- [DIRECTIONS FOR THIS TASK]: When you reach the line that contains "staining displays weak" in the data below, start reproducing lines exactly, and stop after the line that contains "photomicrograph demonstrates no".

- [EXERCISE DATA]:
***

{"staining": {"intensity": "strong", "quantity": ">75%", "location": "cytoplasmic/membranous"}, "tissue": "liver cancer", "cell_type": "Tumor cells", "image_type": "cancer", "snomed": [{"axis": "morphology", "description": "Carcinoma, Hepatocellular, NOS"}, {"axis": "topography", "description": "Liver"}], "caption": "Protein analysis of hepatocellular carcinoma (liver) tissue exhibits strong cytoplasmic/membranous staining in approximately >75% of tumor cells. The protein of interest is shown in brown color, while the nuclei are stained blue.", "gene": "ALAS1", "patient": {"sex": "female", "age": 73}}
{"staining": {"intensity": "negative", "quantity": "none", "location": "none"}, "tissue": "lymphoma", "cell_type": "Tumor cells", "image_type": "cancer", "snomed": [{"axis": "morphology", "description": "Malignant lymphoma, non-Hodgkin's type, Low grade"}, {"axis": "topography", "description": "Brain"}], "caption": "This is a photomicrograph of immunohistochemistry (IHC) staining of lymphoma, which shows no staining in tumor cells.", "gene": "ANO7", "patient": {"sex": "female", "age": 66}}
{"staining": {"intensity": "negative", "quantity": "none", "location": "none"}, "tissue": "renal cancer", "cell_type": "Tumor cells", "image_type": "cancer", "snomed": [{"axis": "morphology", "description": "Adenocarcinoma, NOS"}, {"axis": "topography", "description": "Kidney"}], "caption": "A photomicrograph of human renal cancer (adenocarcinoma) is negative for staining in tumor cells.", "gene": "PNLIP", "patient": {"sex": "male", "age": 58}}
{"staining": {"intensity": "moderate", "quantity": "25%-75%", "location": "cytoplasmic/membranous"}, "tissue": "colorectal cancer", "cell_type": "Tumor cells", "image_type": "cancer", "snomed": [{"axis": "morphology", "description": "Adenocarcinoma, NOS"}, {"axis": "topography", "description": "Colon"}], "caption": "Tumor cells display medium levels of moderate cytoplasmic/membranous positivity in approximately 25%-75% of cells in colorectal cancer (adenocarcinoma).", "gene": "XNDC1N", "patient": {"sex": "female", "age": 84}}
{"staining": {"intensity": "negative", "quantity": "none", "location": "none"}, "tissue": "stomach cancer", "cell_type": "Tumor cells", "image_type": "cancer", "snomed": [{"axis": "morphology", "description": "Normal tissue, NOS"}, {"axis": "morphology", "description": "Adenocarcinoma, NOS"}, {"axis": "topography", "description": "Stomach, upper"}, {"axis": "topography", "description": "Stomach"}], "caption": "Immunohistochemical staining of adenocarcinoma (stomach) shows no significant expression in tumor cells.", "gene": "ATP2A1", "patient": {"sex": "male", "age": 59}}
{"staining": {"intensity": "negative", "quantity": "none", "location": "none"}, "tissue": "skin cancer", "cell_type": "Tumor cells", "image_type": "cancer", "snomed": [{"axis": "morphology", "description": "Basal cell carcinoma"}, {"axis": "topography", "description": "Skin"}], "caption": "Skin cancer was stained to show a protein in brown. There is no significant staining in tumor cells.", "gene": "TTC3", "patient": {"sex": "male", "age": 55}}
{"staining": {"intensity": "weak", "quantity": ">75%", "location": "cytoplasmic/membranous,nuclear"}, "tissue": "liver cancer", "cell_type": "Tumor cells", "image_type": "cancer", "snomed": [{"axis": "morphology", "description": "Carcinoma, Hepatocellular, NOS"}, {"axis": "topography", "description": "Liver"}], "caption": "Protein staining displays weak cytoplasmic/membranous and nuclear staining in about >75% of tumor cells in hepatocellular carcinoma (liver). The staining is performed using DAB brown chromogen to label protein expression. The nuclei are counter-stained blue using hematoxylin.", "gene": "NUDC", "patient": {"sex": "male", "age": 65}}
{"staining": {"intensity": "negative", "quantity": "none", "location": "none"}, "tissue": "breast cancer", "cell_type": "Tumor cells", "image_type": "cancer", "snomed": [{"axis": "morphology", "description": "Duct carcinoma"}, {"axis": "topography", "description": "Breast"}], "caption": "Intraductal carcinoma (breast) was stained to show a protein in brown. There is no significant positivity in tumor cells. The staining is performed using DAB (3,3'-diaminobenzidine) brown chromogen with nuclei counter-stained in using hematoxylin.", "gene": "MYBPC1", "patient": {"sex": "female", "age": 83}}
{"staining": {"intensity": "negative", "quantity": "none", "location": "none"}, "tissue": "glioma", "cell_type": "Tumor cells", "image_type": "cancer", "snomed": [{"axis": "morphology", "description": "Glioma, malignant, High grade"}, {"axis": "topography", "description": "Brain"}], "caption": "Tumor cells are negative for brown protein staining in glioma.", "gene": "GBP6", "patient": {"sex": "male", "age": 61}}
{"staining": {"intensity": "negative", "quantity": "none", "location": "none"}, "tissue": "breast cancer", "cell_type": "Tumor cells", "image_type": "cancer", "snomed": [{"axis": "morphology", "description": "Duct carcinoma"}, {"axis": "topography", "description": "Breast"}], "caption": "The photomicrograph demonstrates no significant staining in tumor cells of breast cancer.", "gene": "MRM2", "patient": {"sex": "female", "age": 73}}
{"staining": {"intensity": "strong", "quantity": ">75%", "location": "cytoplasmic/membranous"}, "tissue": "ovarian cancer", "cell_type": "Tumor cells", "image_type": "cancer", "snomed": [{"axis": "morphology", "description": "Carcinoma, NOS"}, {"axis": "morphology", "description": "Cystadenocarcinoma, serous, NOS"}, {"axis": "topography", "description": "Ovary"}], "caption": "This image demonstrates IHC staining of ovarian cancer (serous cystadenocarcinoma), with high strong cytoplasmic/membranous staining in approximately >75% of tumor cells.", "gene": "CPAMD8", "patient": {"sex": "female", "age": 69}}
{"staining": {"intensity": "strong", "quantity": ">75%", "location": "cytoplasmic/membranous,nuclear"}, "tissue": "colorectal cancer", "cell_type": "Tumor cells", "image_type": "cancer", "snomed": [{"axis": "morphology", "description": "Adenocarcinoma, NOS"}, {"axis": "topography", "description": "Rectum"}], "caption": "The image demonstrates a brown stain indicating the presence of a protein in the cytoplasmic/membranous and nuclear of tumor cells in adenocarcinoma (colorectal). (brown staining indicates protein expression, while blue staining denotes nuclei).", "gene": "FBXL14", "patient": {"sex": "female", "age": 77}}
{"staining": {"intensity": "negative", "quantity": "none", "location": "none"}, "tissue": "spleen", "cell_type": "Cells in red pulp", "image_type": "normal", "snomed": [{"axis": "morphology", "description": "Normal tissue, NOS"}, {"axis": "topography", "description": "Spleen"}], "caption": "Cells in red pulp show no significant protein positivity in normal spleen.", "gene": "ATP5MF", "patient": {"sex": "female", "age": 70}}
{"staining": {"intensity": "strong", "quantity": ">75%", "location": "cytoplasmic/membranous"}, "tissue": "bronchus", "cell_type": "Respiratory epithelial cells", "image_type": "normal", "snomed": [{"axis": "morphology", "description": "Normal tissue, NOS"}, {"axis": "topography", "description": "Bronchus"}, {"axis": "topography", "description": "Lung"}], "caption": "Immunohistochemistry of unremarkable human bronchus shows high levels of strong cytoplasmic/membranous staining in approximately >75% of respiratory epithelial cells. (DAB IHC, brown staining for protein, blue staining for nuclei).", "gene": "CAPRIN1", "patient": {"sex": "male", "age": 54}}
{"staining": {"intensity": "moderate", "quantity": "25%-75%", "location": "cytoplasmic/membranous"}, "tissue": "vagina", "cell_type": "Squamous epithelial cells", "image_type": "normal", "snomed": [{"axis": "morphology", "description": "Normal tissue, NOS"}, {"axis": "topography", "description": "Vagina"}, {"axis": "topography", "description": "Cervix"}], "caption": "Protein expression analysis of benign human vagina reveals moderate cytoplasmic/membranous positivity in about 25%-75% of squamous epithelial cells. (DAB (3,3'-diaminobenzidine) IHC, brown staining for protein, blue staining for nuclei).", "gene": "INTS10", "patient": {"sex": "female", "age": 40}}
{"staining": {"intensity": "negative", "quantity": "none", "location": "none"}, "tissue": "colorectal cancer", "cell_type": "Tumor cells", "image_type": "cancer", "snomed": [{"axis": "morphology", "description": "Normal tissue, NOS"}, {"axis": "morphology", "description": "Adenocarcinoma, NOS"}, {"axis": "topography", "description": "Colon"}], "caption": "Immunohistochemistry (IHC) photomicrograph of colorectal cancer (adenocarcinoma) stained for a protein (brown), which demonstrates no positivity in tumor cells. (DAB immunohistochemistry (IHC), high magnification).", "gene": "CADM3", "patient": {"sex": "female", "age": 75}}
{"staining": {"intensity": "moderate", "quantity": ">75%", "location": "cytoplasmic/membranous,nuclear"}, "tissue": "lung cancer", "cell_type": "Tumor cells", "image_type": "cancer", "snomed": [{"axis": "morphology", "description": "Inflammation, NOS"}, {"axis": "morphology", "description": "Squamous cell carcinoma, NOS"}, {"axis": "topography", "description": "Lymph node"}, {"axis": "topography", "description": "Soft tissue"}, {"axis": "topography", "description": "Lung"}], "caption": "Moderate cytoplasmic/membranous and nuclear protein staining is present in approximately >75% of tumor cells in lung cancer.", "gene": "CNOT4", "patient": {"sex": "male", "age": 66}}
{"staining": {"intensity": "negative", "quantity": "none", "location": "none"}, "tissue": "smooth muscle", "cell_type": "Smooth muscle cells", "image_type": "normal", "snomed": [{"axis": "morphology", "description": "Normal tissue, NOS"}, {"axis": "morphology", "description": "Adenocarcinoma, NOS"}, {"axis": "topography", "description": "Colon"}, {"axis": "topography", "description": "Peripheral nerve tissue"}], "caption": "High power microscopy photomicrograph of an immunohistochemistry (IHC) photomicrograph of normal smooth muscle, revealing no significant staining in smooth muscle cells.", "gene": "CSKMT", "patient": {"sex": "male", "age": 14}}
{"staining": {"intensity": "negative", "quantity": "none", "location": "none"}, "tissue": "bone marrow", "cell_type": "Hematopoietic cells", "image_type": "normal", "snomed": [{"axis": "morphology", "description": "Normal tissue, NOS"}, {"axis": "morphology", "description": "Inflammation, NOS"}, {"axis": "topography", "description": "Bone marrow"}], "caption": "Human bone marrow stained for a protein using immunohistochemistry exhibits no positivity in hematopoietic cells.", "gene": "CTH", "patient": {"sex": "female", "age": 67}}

***

- [RESPONSE TO THE EXERCISE]:
{"staining": {"intensity": "weak", "quantity": ">75%", "location": "cytoplasmic/membranous,nuclear"}, "tissue": "liver cancer", "cell_type": "Tumor cells", "image_type": "cancer", "snomed": [{"axis": "morphology", "description": "Carcinoma, Hepatocellular, NOS"}, {"axis": "topography", "description": "Liver"}], "caption": "Protein staining displays weak cytoplasmic/membranous and nuclear staining in about >75% of tumor cells in hepatocellular carcinoma (liver). The staining is performed using DAB brown chromogen to label protein expression. The nuclei are counter-stained blue using hematoxylin.", "gene": "NUDC", "patient": {"sex": "male", "age": 65}}
{"staining": {"intensity": "negative", "quantity": "none", "location": "none"}, "tissue": "breast cancer", "cell_type": "Tumor cells", "image_type": "cancer", "snomed": [{"axis": "morphology", "description": "Duct carcinoma"}, {"axis": "topography", "description": "Breast"}], "caption": "Intraductal carcinoma (breast) was stained to show a protein in brown. There is no significant positivity in tumor cells. The staining is performed using DAB (3,3'-diaminobenzidine) brown chromogen with nuclei counter-stained in using hematoxylin.", "gene": "MYBPC1", "patient": {"sex": "female", "age": 83}}
{"staining": {"intensity": "negative", "quantity": "none", "location": "none"}, "tissue": "glioma", "cell_type": "Tumor cells", "image_type": "cancer", "snomed": [{"axis": "morphology", "description": "Glioma, malignant, High grade"}, {"axis": "topography", "description": "Brain"}], "caption": "Tumor cells are negative for brown protein staining in glioma.", "gene": "GBP6", "patient": {"sex": "male", "age": 61}}
{"staining": {"intensity": "negative", "quantity": "none", "location": "none"}, "tissue": "breast cancer", "cell_type": "Tumor cells", "image_type": "cancer", "snomed": [{"axis": "morphology", "description": "Duct carcinoma"}, {"axis": "topography", "description": "Breast"}], "caption": "The photomicrograph demonstrates no significant staining in tumor cells of breast cancer.", "gene": "MRM2", "patient": {"sex": "female", "age": 73}}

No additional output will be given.